## Rincian Latihan
Lanjutkan tulisan tentang rasanya dimarahi di depan umum di bawah ini, mulai setelah kalimat terakhirnya.

## Teks untuk Dibaca
Friday, February 13, 2015

Dimarahi Di Depan Umum? Emang Enaaaakkkk???!!!



"Aku hendak mengajar dan menunjukkan kepadamu jalan yang harus kautempuh; Aku hendak memberi nasihat, mata-Ku tertuju kepadamu. Janganlah seperti kuda atau bagal yang tidak berakal, yang kegarangannya harus dikendalikan dengan tali les dan kekang, kalau tidak ia tidak akan mendekati engkau." Mazmur 32:8-9

Ketika kita ditegur atau dimarahi di depan orang lain, apa yang kamu rasakan?
Sedih?
Malu?
Kecewa?
Marah?
Benci?
Semua campur aduk lah ya jadi satu.
Aku pernah melihat kejadian demikian
Aku juga pernah merasakannya.
Dimarahi di depan banyak orang itu ngga banget deh rasanya. Well, aku salah, tapi bukan kesalahanku sepenuhnya.LOL. Jadi gini, aku dimarahi karena salah mengerjakan sesuatu padahal aku belum pernah mengerjakan hal tersebut sebelumnya, dan atasanku tidak memeriksa pekerjaanku, main tanda tangan aja. So, aku gak merasa sepenuhnya itu salahku dong. Aku gak terima! Dimarahi di kantor lain, di depan banyak orang banyak. Kebayang gak?

Di awal,semua perasaan yang kusebutkan tadi yang aku rasakan.
Sedih dan kecewa karena setelah semua usahaku ternyata begitu saja hasilnya.
Malu karena aku dipermalukan di depan banyak orang.
Marah dan benci pada atasanku (karena dia yang Cuma tahu tanda tangan tanpa memeriksa), pada orang yang memarahiku (karena  dia marah-marah di muka umum, emang gak bisa apa ngasih tahu baik-baik).

Kemudian, saat aku sendirian, aku berdoa dan mengatakan pada Tuhan semua yang aku rasakan. Aku menangis. Aku berkata-kata padaNya. Aku mencurahkan padaNya semua yang aku rasakan.

## Entri yang Diberikan
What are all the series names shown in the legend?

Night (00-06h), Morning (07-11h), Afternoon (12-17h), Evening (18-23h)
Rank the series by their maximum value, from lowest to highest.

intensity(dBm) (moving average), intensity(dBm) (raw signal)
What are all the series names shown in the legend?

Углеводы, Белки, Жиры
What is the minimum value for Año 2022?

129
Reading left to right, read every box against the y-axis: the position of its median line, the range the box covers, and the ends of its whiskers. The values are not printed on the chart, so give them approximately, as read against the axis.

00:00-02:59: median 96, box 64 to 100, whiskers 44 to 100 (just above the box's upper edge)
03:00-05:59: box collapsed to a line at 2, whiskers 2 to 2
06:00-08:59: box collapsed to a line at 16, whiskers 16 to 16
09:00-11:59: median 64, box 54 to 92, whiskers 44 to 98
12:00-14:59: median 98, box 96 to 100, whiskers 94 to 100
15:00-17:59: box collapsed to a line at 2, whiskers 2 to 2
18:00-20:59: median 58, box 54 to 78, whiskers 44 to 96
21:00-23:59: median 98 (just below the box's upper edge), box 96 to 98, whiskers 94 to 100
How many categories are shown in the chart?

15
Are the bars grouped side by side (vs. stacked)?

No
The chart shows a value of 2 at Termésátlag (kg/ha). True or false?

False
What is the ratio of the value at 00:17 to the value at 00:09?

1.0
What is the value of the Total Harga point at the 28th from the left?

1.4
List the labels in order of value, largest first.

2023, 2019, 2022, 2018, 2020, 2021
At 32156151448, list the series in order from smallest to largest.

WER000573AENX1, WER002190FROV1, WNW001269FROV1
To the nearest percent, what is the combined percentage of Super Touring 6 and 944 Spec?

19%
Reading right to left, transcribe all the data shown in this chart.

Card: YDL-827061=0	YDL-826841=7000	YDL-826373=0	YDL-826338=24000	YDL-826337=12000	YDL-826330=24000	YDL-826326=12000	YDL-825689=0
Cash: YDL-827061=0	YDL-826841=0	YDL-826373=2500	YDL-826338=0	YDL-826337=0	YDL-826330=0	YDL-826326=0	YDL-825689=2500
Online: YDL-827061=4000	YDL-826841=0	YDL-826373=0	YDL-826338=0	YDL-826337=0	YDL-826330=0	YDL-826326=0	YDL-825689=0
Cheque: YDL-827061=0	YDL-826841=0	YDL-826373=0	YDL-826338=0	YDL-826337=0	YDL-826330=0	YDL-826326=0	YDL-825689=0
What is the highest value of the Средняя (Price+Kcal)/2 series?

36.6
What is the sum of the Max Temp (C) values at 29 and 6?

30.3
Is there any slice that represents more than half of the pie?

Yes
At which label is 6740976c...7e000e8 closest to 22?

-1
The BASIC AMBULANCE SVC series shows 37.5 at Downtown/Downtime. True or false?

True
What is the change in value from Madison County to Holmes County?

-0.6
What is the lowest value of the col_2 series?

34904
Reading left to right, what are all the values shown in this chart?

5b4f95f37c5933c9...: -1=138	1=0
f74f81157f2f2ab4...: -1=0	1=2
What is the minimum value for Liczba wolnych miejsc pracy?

## Jawaban Latihan
Tapi Dia diam.
Gak kurasakan Dia menghiburku atau membelaku.
Setelah aku capek menangis, aku tenang (yeahhhh…wanita sekaleeee aku ^^’)

Dan saat aku tenang, baru kurasakan Tuhan memintaku untuk berhenti mengasihani diri sendiri. Berhenti melihat diri sebagai ‘tokoh utama’ dari kejadian tersebut dan mulai melihat dari sudut pandang orang lain, membayangkan menjadi orang lain.
Bosku mungkin tidak sempat memeriksa pekerjaanku, bisa saja dia demikian mempercayaiku sehingga dia merasa tidak perlu memeriksa pekerjaanku.
Mungkin saja orang yang memarahiku tadi punya masalah di rumah ataupun dalam pekerjaan sehingga dia meluapkannya padaku, atau hari itu dia terlalu banyak menemukan kesalahan sehingga hilang kesabaran saat aku melakukan kesalahan yang sama Atau, kesalahan yang aku buat sedemikian fatal sehingga dia sangat marah. Bisa saja waktu untuk merevisi sangat singkat sehingga dia kesal jika ada yang salah, karena itu akan menunda semua pekerjaannya.

Membayangkan semua alasan tersebut, pelan-pelan aku dapat menerima semua kejadian itu, dan menyadari betapa banyak yang Tuhan mau ajarkan kepadaku.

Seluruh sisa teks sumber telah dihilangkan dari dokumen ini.